* TASK GOAL *
Beginning with the line that contains "young people, who have been absolutely at" in the material below, print each line exactly until the line that contains "This is an ultrasound" has been printed, then stop.

* DATA TO EXAMINE *
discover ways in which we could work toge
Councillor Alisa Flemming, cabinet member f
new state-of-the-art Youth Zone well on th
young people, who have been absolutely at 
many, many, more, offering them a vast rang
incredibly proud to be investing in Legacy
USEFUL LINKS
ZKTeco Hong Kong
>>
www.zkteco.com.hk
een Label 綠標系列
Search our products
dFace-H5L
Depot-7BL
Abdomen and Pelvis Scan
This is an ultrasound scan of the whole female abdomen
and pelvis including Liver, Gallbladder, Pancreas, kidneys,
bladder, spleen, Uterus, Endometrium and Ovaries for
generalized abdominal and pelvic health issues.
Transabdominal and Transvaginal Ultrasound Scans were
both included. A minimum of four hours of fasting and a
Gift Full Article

--

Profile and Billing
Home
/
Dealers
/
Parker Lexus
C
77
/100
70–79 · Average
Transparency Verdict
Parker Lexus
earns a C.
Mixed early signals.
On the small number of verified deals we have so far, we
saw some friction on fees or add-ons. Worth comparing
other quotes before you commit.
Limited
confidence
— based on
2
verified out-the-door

* OUTPUT FOR THIS TASK *
young people, who have been absolutely at 
many, many, more, offering them a vast rang
incredibly proud to be investing in Legacy
USEFUL LINKS
ZKTeco Hong Kong
>>
www.zkteco.com.hk
een Label 綠標系列
Search our products
dFace-H5L
Depot-7BL
Abdomen and Pelvis Scan
This is an ultrasound scan of the whole female abdomen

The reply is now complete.